## INSTRUCTIONS TO FOLLOW
Copy every record that follows, line for line, with no changes.

═══ EXERCISE MATERIALS

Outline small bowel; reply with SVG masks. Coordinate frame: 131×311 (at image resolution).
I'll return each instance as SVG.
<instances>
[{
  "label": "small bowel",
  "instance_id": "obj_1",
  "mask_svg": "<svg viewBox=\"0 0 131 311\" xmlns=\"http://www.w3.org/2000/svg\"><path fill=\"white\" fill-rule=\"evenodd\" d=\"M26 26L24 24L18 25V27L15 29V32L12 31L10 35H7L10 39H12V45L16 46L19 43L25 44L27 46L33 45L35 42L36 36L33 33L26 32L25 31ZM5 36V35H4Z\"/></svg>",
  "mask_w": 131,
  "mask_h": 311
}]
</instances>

══════

## RESULT OF THIS EXERCISE
Outline small bowel; reply with SVG masks. Coordinate frame: 131×311 (at image resolution).
I'll return each instance as SVG.
<instances>
[{
  "label": "small bowel",
  "instance_id": "obj_1",
  "mask_svg": "<svg viewBox=\"0 0 131 311\" xmlns=\"http://www.w3.org/2000/svg\"><path fill=\"white\" fill-rule=\"evenodd\" d=\"M26 26L24 24L18 25V27L15 29V32L12 31L10 35H7L10 39H12V45L16 46L19 43L25 44L27 46L33 45L35 42L36 36L33 33L26 32L25 31ZM5 36V35H4Z\"/></svg>",
  "mask_w": 131,
  "mask_h": 311
}]
</instances>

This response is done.